Without debate, the Utah Senate spiked a bill on Monday that sought to block local governments from enacting restrictions on billboards.
Sen. David Hinkins, R-Orangeville, brought SB144
to push back against what he and outdoor advertisers said were abuses by municipalities when regulating billboards. Among the tactics he sought to curb included paying landowners to not renew leases for billboard companies or giving preferential treatment to construction projects unrelated to the billboards.
“These practices are unethical, and this bill is to stop this from occurring,” Hinkins said during a committee hearing last week.
The measure was opposed by local leaders, who long have said they are frustrated by attempts by the industry to override local regulations by running to the Legislature, many of whose members enjoy generous contributions from sign companies.
A recent Salt Lake Tribune analysis of campaign contributions
found that Reagan Outdoor Advertising, one of the largest billboard businesses in the state, ranked as the No. 6 individual donor to state legislators last year.

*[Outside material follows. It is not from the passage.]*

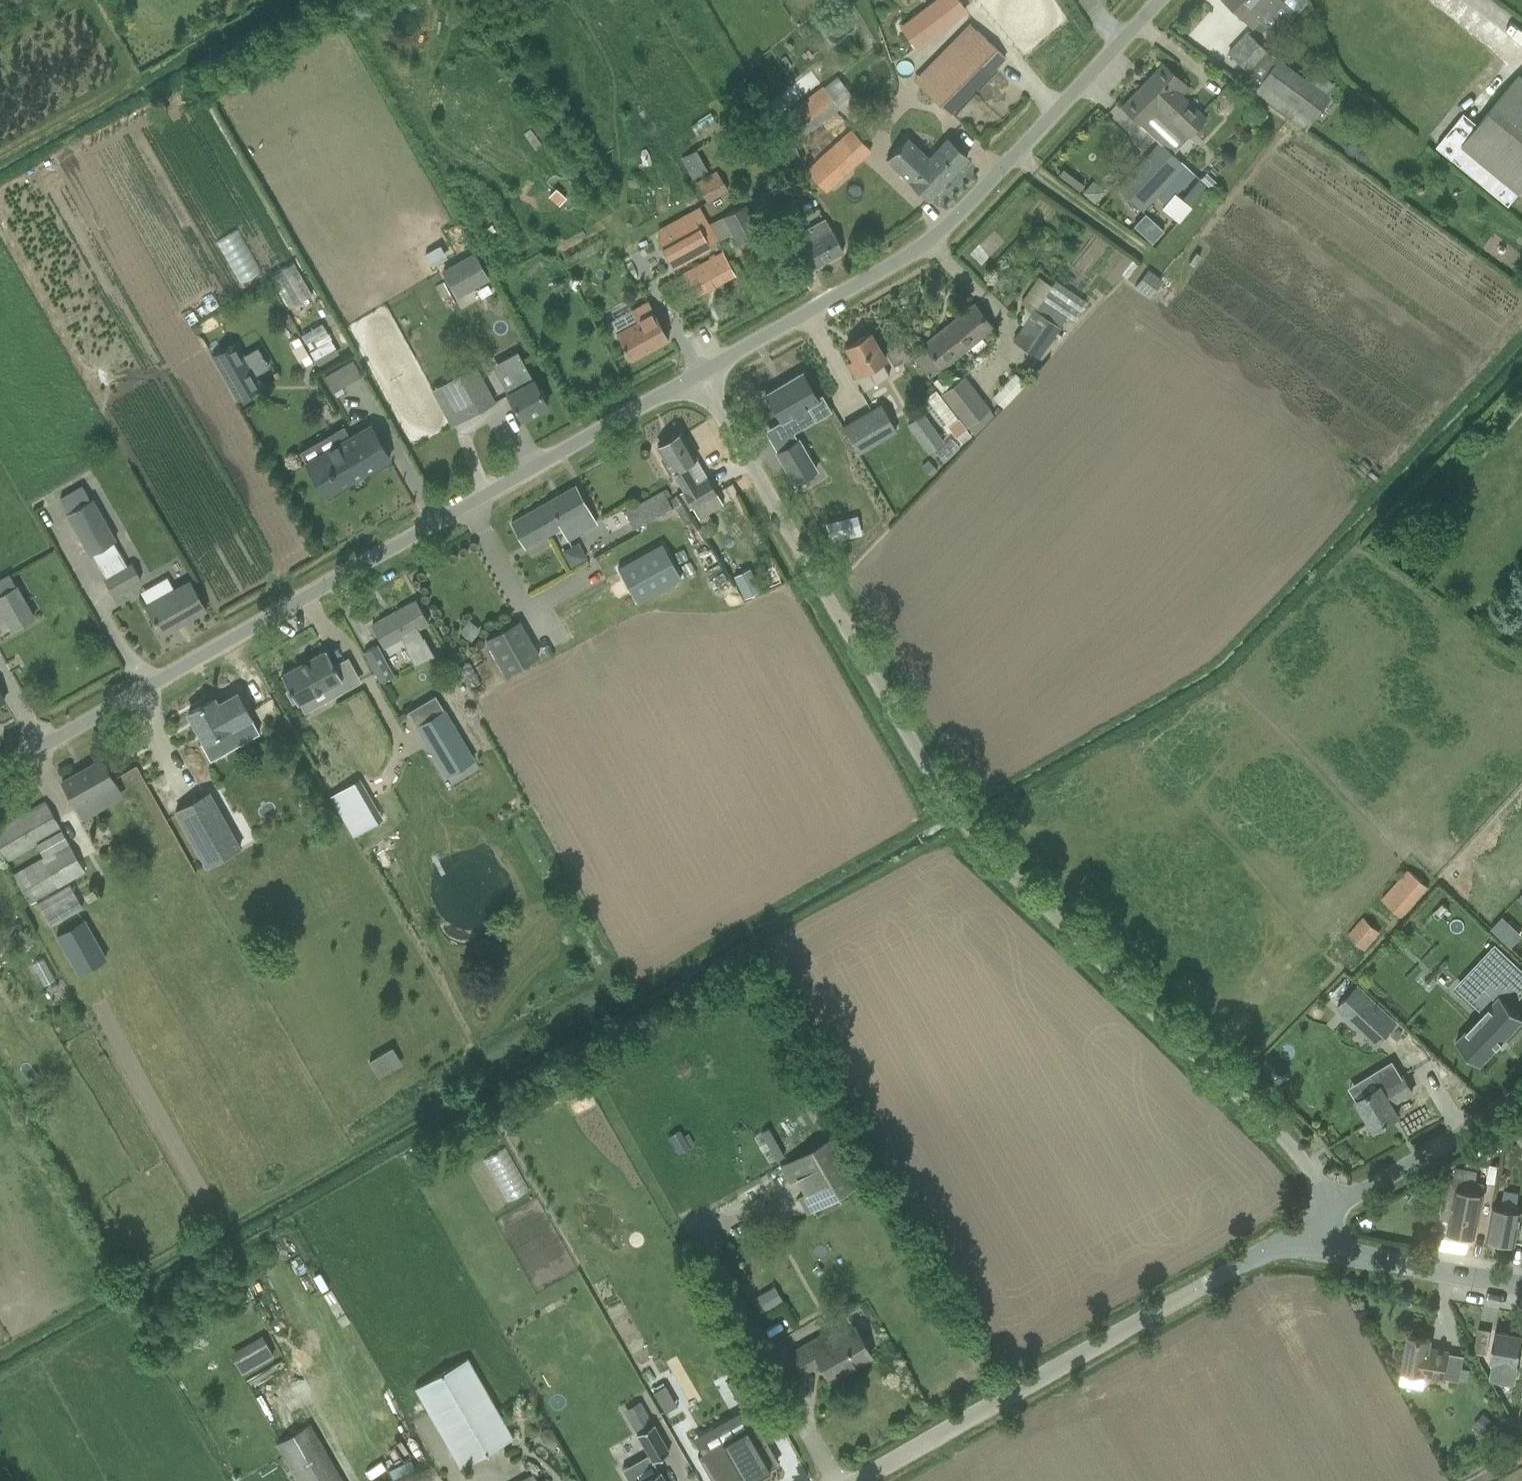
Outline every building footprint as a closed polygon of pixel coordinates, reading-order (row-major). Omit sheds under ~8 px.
[(901,25),(918,49),(968,11),(959,0),(934,0),(901,25)] [(1253,28),(1279,0),(1224,0),(1253,28)] [(1294,11),(1301,10),(1306,4),(1306,0),(1282,0),(1294,11)] [(930,95),(951,115),(1007,58),(984,37),(976,29),(920,85),(930,95)] [(1254,92),(1306,130),(1330,97),(1268,51),(1259,43),(1248,32),(1229,53),(1248,71),(1261,81),(1254,92)] [(1144,210),(1157,195),(1186,165),(1173,153),(1189,137),(1207,117),(1182,94),(1189,87),(1163,63),(1122,106),(1159,143),(1117,187),(1144,210)] [(1437,146),(1509,205),(1520,192),(1521,193),(1521,77),(1519,75),(1479,124),(1465,112),(1437,146)] [(794,144),(840,108),(839,106),(853,95),(838,76),(824,87),(823,85),(777,120),(794,144)] [(828,193),(872,150),(851,127),(807,169),(828,193)] [(886,160),(928,199),(967,157),(948,139),(929,160),(906,138),(886,160)] [(693,151),(681,158),(679,159),(691,180),(706,171),(695,151),(693,151)] [(1058,175),(1080,190),(1084,184),(1063,168),(1058,175)] [(696,182),(707,202),(728,190),(717,170),(696,182)] [(1199,179),(1182,199),(1190,205),(1206,185),(1199,179)] [(534,185),(525,180),(520,191),(528,195),(534,185)] [(1095,202),(1105,191),(1093,180),(1082,191),(1095,202)] [(746,204),(722,217),(710,223),(720,240),(732,233),(738,246),(762,232),(746,204)] [(1146,213),(1133,225),(1152,243),(1164,230),(1146,213)] [(812,268),(843,251),(826,220),(795,237),(812,268)] [(695,221),(658,241),(671,266),(708,246),(695,221)] [(662,284),(664,289),(674,307),(735,273),(723,251),(662,284)] [(440,270),(456,298),(488,280),(472,252),(440,270)] [(1159,278),(1148,270),(1135,287),(1147,295),(1159,278)] [(1067,315),(1042,298),(1036,308),(1035,308),(1013,339),(1039,357),(1061,325),(1067,315)] [(631,359),(668,338),(648,301),(632,310),(638,321),(617,333),(631,359)] [(930,378),(952,361),(993,328),(975,304),(923,345),(926,349),(914,358),(930,378)] [(315,359),(336,346),(322,323),(301,336),(315,359)] [(848,362),(864,390),(889,376),(881,362),(885,360),(870,332),(845,346),(853,359),(848,362)] [(211,355),(237,401),(262,387),(236,341),(211,355)] [(508,394),(521,419),(547,404),(517,351),(492,365),(499,377),(508,394)] [(474,367),(446,382),(465,417),(493,402),(474,367)] [(333,392),(340,388),(331,372),(324,376),(333,392)] [(801,372),(765,393),(781,420),(806,405),(815,420),(831,410),(821,393),(816,396),(801,372)] [(965,375),(940,393),(966,427),(990,408),(965,375)] [(858,452),(897,430),(882,404),(843,426),(858,452)] [(923,411),(907,423),(929,454),(945,441),(923,411)] [(390,457),(371,425),(306,463),(325,495),(390,457)] [(665,459),(662,461),(670,474),(673,472),(684,491),(681,493),(690,509),(692,507),(699,518),(723,504),(716,493),(680,432),(665,441),(665,442),(658,446),(665,459)] [(814,471),(795,440),(775,452),(793,483),(814,471)] [(922,465),(932,476),(937,470),(928,460),(922,465)] [(104,576),(114,594),(142,578),(133,561),(126,565),(113,541),(116,540),(93,498),(90,499),(82,486),(61,498),(69,511),(66,513),(89,554),(92,553),(105,576),(104,576)] [(595,522),(575,486),(511,522),(525,545),(563,523),(571,536),(595,522)] [(634,528),(672,507),(662,489),(625,510),(634,528)] [(563,550),(571,566),(587,558),(578,542),(563,550)] [(662,542),(617,567),(637,603),(682,578),(662,542)] [(750,568),(734,575),(744,598),(760,590),(750,568)] [(162,635),(206,610),(190,583),(156,602),(154,599),(145,604),(162,635)] [(17,584),(16,584),(0,593),(0,607),(12,629),(36,617),(17,584)] [(428,623),(416,600),(372,624),(384,647),(402,637),(407,647),(406,648),(415,665),(434,654),(424,637),(422,638),(417,628),(428,623)] [(469,619),(466,622),(459,631),(471,640),(478,632),(481,628),(469,619)] [(540,655),(520,620),(487,639),(508,673),(540,655)] [(380,681),(393,675),(377,644),(364,651),(380,681)] [(297,703),(298,702),(304,713),(329,699),(342,692),(336,681),(342,678),(326,650),(281,674),(289,688),(286,690),(292,702),(296,701),(297,703)] [(213,698),(189,712),(206,742),(232,727),(230,723),(249,713),(241,699),(220,711),(213,698)] [(448,721),(421,737),(440,770),(453,762),(459,772),(473,764),(448,721)] [(115,782),(102,758),(62,781),(75,804),(115,782)] [(174,810),(206,867),(241,848),(209,791),(174,810)] [(85,870),(46,801),(0,827),(0,850),(6,861),(37,843),(44,856),(14,873),(30,903),(71,880),(75,887),(91,879),(86,869),(85,870)] [(323,821),(317,809),(307,814),(314,826),(323,821)] [(353,836),(372,824),(364,812),(346,823),(353,836)] [(1429,887),(1408,869),(1382,898),(1402,916),(1429,887)] [(64,891),(50,894),(52,903),(40,905),(42,915),(67,911),(64,891)] [(1500,936),(1512,924),(1503,916),(1491,928),(1500,936)] [(90,917),(59,932),(80,974),(110,959),(90,917)] [(1366,949),(1381,932),(1363,917),(1348,934),(1366,949)] [(24,932),(17,944),(27,950),(34,938),(24,932)] [(1468,975),(1491,997),(1519,968),(1495,946),(1468,975)] [(1357,985),(1337,1006),(1375,1043),(1396,1021),(1357,985)] [(1500,996),(1456,1042),(1480,1065),(1521,1021),(1521,1017),(1500,996)] [(397,1045),(373,1057),(382,1074),(406,1062),(397,1045)] [(1413,1091),(1402,1073),(1357,1100),(1375,1130),(1399,1115),(1392,1104),(1413,1091)] [(680,1130),(669,1136),(678,1153),(689,1146),(684,1136),(680,1130)] [(870,1178),(843,1130),(781,1166),(790,1182),(797,1178),(805,1192),(798,1197),(807,1213),(870,1178)] [(508,1147),(485,1156),(504,1200),(527,1190),(508,1147)] [(1448,1231),(1475,1236),(1485,1183),(1476,1182),(1478,1171),(1456,1167),(1454,1178),(1448,1177),(1442,1209),(1452,1211),(1448,1231)] [(1487,1238),(1515,1243),(1521,1212),(1521,1211),(1517,1210),(1520,1194),(1505,1191),(1502,1207),(1493,1205),(1487,1238)] [(761,1313),(771,1307),(762,1293),(753,1299),(761,1313)] [(790,1351),(793,1355),(802,1373),(821,1363),(829,1378),(871,1355),(853,1323),(826,1338),(823,1332),(790,1351)] [(1477,1352),(1488,1353),(1491,1330),(1479,1328),(1475,1349),(1477,1352)] [(1518,1414),(1521,1392),(1520,1392),(1521,1382),(1515,1381),(1521,1343),(1521,1335),(1496,1331),(1491,1360),(1493,1361),(1490,1377),(1503,1379),(1501,1388),(1513,1390),(1510,1407),(1514,1414),(1518,1414)] [(1444,1377),(1448,1352),(1430,1349),(1431,1340),(1409,1336),(1402,1371),(1425,1375),(1425,1374),(1444,1377)] [(263,1341),(235,1356),(244,1372),(272,1356),(263,1341)] [(459,1467),(511,1437),(466,1358),(413,1388),(459,1467)] [(749,1368),(727,1381),(747,1415),(769,1402),(749,1368)] [(671,1395),(665,1384),(653,1391),(659,1401),(671,1395)] [(624,1410),(634,1428),(651,1418),(640,1401),(624,1410)] [(1507,1433),(1484,1412),(1473,1424),(1496,1445),(1507,1433)] [(311,1422),(278,1441),(301,1480),(345,1480),(311,1422)] [(637,1432),(652,1458),(651,1458),(651,1459),(668,1450),(668,1449),(667,1449),(652,1424),(653,1423),(652,1422),(636,1432),(636,1433),(637,1432)] [(546,1426),(541,1430),(540,1436),(544,1441),(550,1442),(555,1439),(556,1433),(552,1428),(546,1426)] [(713,1480),(748,1480),(777,1464),(773,1457),(776,1456),(759,1427),(749,1432),(747,1427),(698,1455),(713,1480)] [(658,1470),(659,1469),(659,1468),(636,1480),(665,1480),(658,1470)]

The company gave a combined total of $49,741 to 41 separate elected officials.
The company also donated more than $40,000 to Gov. Spencer Cox.

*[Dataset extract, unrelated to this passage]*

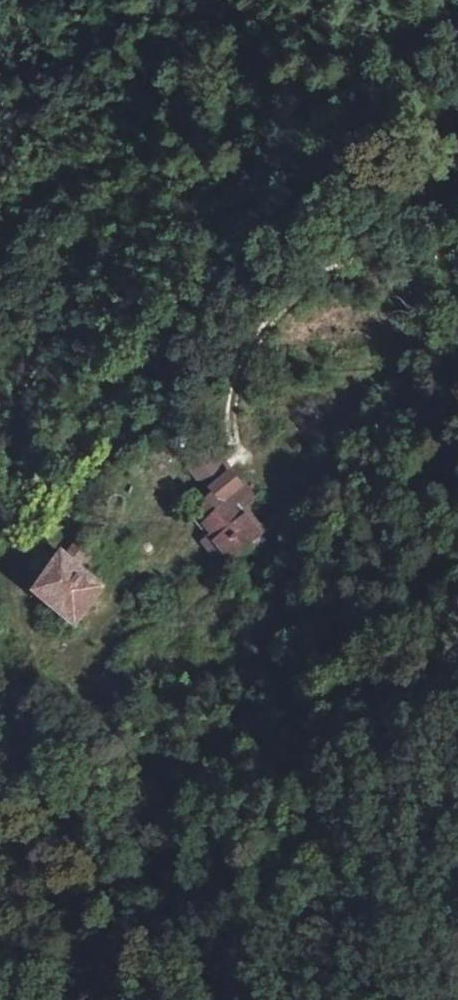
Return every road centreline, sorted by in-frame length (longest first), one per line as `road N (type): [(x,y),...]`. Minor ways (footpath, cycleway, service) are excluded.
road 1 (track): [(116,461),(326,277),(457,245)]
road 2 (track): [(284,314),(248,373),(237,413),(248,455),(277,495)]
road 3 (track): [(116,461),(37,549),(18,608)]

But Hinkins said restrictions on billboards and other signs were hurting small businesses, especially in rural areas of the state.
“It’s nothing but sagebrush and flat out there in a lot of cases, but I couldn’t put up a sign to advertise my business. These businesses are struggling as people go on the internet and buy things, so our brick-and-mortar businesses aren’t getting the chance. The only way we can let people know we’re around is advertising,” he said.
Opponents said Hinkins’ bill gave too much power to billboard companies, especially by prohibiting local governments from requiring a permit to upgrade a billboard to a digital sign.
On Monday, Hinkins indicated there were some changes he wanted to make to the legislation, but asked his fellow Senators to move the bill forward first because of the dwindling number of days remaining in the 2021 session. Instead of advancing the bill, the Senate voted it down 13-11. There were 5 senators who did not vote.
There are two more billboard-related bills still alive in the 2020 session. SB61, sponsored by Sen. Scott Sandall, R-Tremonton, makes it easier for billboard owners to convert existing signs to digital
regardless of local regulations. SB120 from Sen. Derek Kitchen, D-Salt Lake City, puts more restrictions on where billboards can be placed as well as creates a mechanism for voiding some agreements for placing outdoor advertising. Sandall’s bill is awaiting debate on the Senate floor while Kitchen’s proposal has not had a committee hearing.